Crawford had a major hit as a performer as Tom Stanhop in Three Twins which played at the Herald Square Theatre in 1908 and the Majestic Theatre in 1909. He achieved acclaim for his recitation of Rudyard Kipling's poem "Gunga Din" (performed to music) in this musical, and after this show closed he toured nationally as a monologist with this poem as part of his repertoire. Crawford recorded his version from Three Twins. It was included in the 1993 CD anthology Music from the New York Stage, Volume II: 1908-1913.

Crawford was interviewed by The New York Times in 1911 upon his return to Broadway in The Quaker Girl. It ran at the Park Theatre in 1911-1912 with Crawford in the role of Tony Chute. With Augustus Barratt he co-wrote the score to the Broadway musical My Best Girl which used a book and lyrics co-written by Channing Pollock and Rennold Wolf. It ran for approximately two months at the Park Theatre in 1912 with Crawford in the role of Richard Venderfleet.

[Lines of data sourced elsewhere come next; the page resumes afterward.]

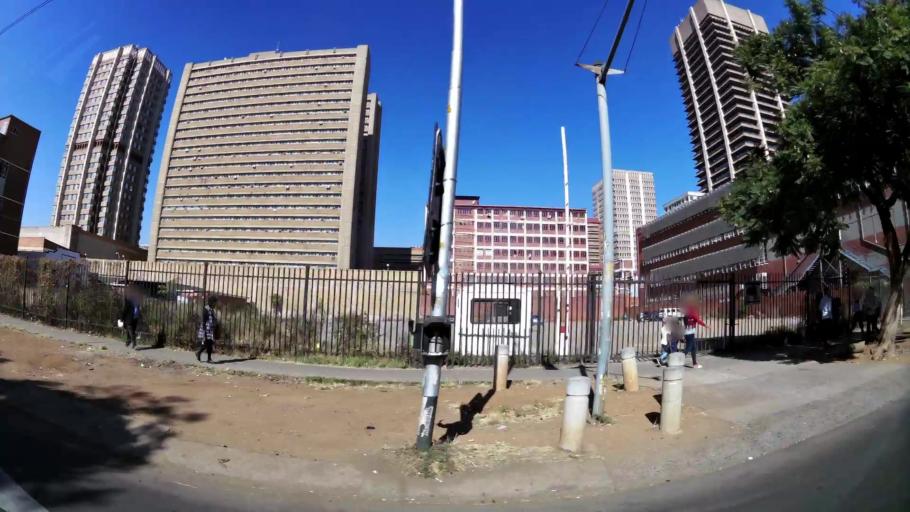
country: ZA
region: Gauteng
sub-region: City of Tshwane Metropolitan Municipality
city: Pretoria
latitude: -25.7433
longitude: 28.1910
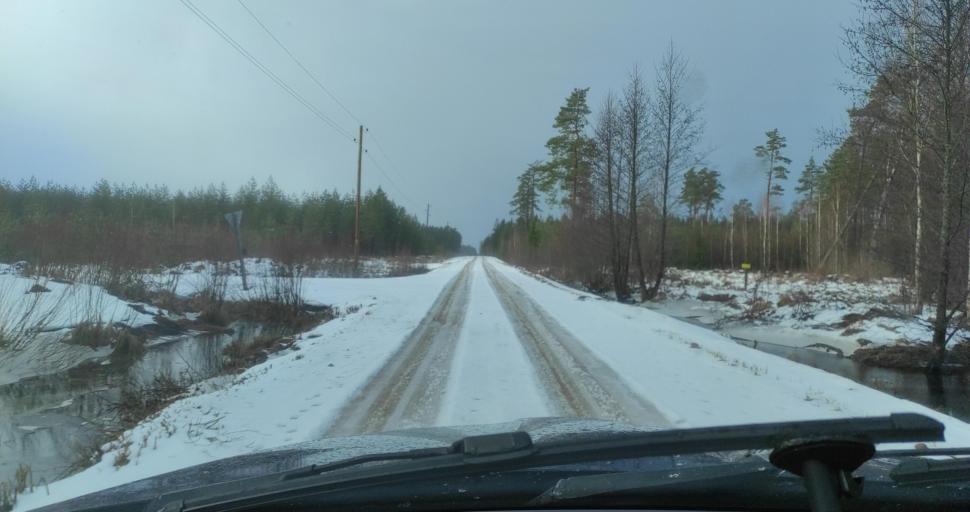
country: LV
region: Dundaga
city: Dundaga
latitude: 57.3820
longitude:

In 1914, he went to London where he starred in the West End production of After the Girl; performing the part of Freddy Charlston at the Gaiety Theatre, London.

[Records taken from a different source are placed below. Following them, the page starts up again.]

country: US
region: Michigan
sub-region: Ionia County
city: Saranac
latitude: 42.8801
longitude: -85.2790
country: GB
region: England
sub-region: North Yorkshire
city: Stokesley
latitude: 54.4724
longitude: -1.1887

Crawford's song "Mary Had a Lamb" was interpolated into Rudolf Friml's musical The Peasant Girl (originally titled The Ballet Girl), and his song "What's the Matter With You?" was included in The Passing Show of 1916. The Pleasant Girl was staged at the 44th Street Theatre in 1915 with Crawford as Bronio Von Popiel. This show was parodied in The Passing Show of 1915 with actress Marilyn Miller doing a comedic impersonation of Crawford in that show.

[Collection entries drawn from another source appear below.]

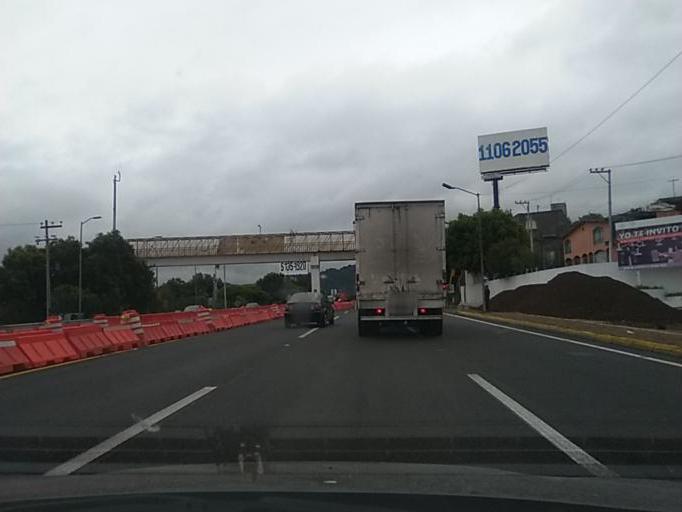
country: MX
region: Mexico City
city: Xochimilco
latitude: 19.2406
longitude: -99.1478
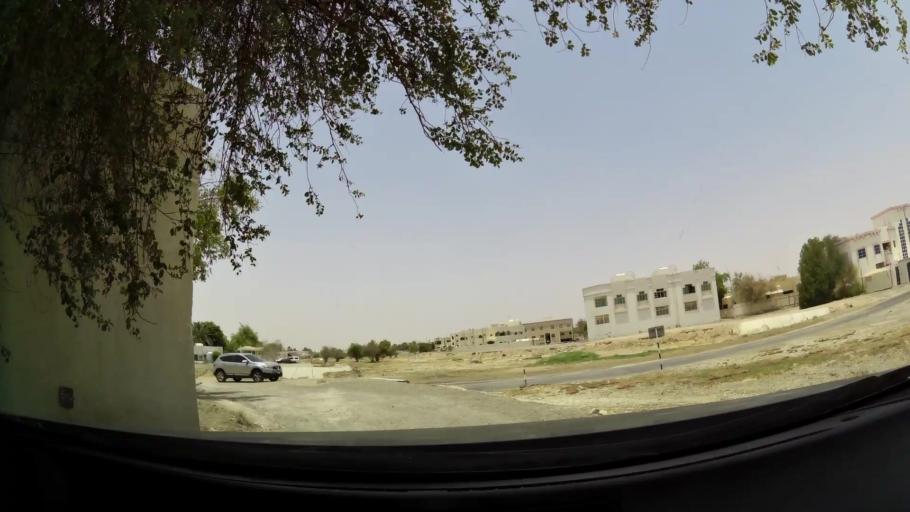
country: AE
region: Abu Dhabi
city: Al Ain
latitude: 24.2090
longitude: 55.7551
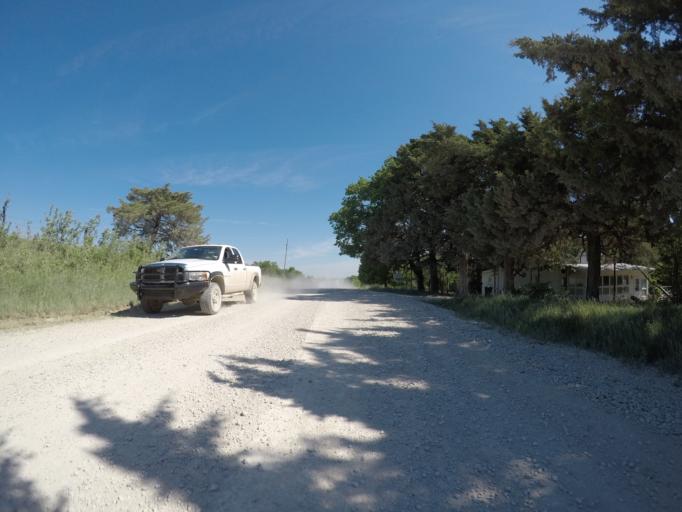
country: US
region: Kansas
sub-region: Wabaunsee County
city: Alma
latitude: 38.9893
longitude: -96.1138
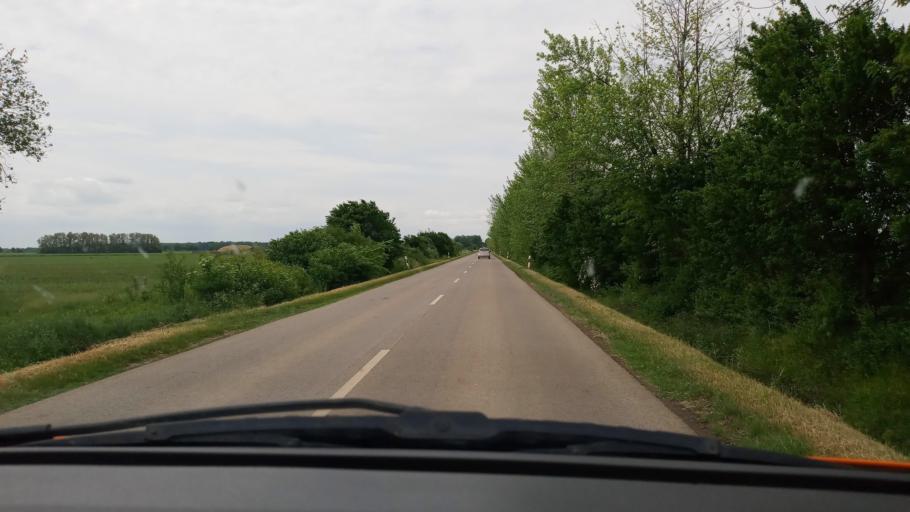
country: HU
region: Baranya
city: Vajszlo
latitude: 45.9165
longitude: 18.0545
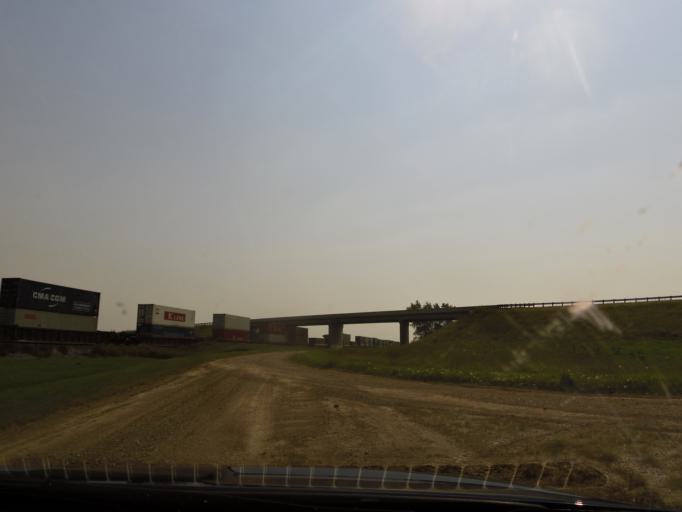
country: US
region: North Dakota
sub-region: Ransom County
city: Sheldon
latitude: 46.2611
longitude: -97.1216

After this Crawford performed the role of Tony Van Schuyler in Sigmund Romberg and Harold Atteridge's musical revue A World of Pleasure at the Winter Garden Theatre in 1915-1916. This was followed by another significant role for Crawford, the part of Teddy McLane in Her Soldier Boy, which ran at the Astor Theatre in 1916-1917. He penned the songs "If You're Crazy About the Women" and "Eve" for Augustus Barratt's musical Fancy Free. He also portrayed the part of Albert Van Wyck in this show which ran at several theaters on Broadway (Astor, Casino, and Bijou) in 1918.

Crawford's song "This Is the Time" was interpolated into Ivan Caryll, Irving Berlin, and Harry B. Smith's musical The Canary which ran at the Globe Theatre in 1918-1919. With Jerome K. Jerome and Erwin Connelly he created the musical I Love Lassie which premiered at the Shubert Theatre in New Haven, Connecticut on 15 May 1919. It never made it to Broadway; closing after further performances in Rhode Island. In 1919-1920, he played the role of James Smith in the play My Lady Friends at the Comedy Theatre. It was subsequently adapted into the musical No, No, Nanette.

He died in London on 3 June 1920, falling from the window of the Hotel Picadilly when he was 45 years old.